Request
Reproduce the lines exactly as they appear, from the first line through the line that contains "tail ensure quality".

Information
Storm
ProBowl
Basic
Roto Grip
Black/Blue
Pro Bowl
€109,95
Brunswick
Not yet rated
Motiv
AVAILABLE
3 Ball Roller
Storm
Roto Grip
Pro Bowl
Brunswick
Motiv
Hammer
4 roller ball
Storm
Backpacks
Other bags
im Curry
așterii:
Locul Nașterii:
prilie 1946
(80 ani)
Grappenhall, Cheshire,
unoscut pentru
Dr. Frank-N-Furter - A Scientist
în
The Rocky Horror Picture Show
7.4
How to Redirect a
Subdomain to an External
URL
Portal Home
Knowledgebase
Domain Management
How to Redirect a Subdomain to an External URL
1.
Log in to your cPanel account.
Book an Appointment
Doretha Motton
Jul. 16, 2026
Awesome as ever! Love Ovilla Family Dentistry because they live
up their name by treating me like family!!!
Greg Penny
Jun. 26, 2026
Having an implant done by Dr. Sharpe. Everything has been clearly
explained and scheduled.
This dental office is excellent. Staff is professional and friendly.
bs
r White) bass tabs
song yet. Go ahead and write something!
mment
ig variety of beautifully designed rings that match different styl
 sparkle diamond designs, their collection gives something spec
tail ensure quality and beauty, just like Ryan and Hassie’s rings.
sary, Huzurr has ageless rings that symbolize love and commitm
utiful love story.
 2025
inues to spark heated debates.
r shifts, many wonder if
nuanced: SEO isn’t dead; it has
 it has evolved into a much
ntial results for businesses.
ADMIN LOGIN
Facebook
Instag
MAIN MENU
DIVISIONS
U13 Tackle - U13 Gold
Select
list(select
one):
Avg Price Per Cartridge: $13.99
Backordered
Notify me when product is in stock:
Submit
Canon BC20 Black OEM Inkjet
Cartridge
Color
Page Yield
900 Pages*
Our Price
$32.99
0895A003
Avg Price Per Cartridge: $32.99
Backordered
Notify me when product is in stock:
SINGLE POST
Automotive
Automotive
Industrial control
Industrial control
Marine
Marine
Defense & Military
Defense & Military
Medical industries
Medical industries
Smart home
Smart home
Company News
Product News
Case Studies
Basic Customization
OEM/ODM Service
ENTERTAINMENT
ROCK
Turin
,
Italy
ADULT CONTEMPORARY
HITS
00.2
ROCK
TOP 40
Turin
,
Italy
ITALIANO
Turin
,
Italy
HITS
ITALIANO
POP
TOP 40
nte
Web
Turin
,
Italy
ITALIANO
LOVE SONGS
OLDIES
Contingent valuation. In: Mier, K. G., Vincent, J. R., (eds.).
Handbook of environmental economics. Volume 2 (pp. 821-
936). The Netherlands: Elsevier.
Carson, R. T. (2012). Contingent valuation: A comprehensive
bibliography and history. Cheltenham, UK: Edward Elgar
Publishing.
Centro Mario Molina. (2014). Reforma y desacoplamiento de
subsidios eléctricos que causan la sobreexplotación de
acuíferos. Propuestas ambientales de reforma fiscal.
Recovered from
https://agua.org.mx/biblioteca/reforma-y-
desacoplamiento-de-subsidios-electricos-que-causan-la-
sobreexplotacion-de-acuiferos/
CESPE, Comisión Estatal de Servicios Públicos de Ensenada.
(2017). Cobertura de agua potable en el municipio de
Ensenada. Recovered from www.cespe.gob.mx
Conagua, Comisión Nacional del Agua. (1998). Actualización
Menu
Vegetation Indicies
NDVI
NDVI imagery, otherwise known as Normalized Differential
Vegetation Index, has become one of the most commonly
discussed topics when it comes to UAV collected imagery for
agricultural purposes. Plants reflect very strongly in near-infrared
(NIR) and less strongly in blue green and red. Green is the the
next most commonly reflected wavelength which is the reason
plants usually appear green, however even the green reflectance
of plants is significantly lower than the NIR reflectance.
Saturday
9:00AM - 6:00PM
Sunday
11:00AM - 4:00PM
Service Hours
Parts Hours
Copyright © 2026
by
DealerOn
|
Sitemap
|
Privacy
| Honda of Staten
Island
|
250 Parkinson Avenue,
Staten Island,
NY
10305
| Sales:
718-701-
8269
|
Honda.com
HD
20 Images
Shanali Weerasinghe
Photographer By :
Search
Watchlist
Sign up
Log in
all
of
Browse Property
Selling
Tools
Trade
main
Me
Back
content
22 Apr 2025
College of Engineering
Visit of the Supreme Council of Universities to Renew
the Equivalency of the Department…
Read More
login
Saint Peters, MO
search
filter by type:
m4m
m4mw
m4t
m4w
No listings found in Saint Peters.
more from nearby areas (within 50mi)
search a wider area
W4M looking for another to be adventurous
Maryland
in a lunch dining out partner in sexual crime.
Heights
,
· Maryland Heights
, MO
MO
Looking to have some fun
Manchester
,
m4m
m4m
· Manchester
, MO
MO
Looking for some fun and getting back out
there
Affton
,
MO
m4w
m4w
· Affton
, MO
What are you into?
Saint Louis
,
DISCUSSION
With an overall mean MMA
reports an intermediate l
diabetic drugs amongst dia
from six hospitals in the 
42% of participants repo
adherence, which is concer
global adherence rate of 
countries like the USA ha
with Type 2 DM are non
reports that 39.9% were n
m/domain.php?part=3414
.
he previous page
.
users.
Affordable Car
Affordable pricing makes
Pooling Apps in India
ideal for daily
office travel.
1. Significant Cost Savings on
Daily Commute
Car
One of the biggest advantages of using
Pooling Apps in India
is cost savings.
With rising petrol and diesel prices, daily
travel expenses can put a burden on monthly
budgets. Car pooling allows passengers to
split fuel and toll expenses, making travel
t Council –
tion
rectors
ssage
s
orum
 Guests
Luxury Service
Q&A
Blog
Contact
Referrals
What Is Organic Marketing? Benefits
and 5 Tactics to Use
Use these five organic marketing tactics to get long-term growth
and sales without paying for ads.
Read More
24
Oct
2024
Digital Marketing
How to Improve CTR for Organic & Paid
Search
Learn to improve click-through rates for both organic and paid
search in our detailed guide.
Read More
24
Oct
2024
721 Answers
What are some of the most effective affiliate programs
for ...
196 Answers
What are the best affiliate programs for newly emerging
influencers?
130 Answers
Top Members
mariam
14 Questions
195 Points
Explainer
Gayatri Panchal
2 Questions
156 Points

Finished exercise
Storm
ProBowl
Basic
Roto Grip
Black/Blue
Pro Bowl
€109,95
Brunswick
Not yet rated
Motiv
AVAILABLE
3 Ball Roller
Storm
Roto Grip
Pro Bowl
Brunswick
Motiv
Hammer
4 roller ball
Storm
Backpacks
Other bags
im Curry
așterii:
Locul Nașterii:
prilie 1946
(80 ani)
Grappenhall, Cheshire,
unoscut pentru
Dr. Frank-N-Furter - A Scientist
în
The Rocky Horror Picture Show
7.4
How to Redirect a
Subdomain to an External
URL
Portal Home
Knowledgebase
Domain Management
How to Redirect a Subdomain to an External URL
1.
Log in to your cPanel account.
Book an Appointment
Doretha Motton
Jul. 16, 2026
Awesome as ever! Love Ovilla Family Dentistry because they live
up their name by treating me like family!!!
Greg Penny
Jun. 26, 2026
Having an implant done by Dr. Sharpe. Everything has been clearly
explained and scheduled.
This dental office is excellent. Staff is professional and friendly.
bs
r White) bass tabs
song yet. Go ahead and write something!
mment
ig variety of beautifully designed rings that match different styl
 sparkle diamond designs, their collection gives something spec
tail ensure quality and beauty, just like Ryan and Hassie’s rings.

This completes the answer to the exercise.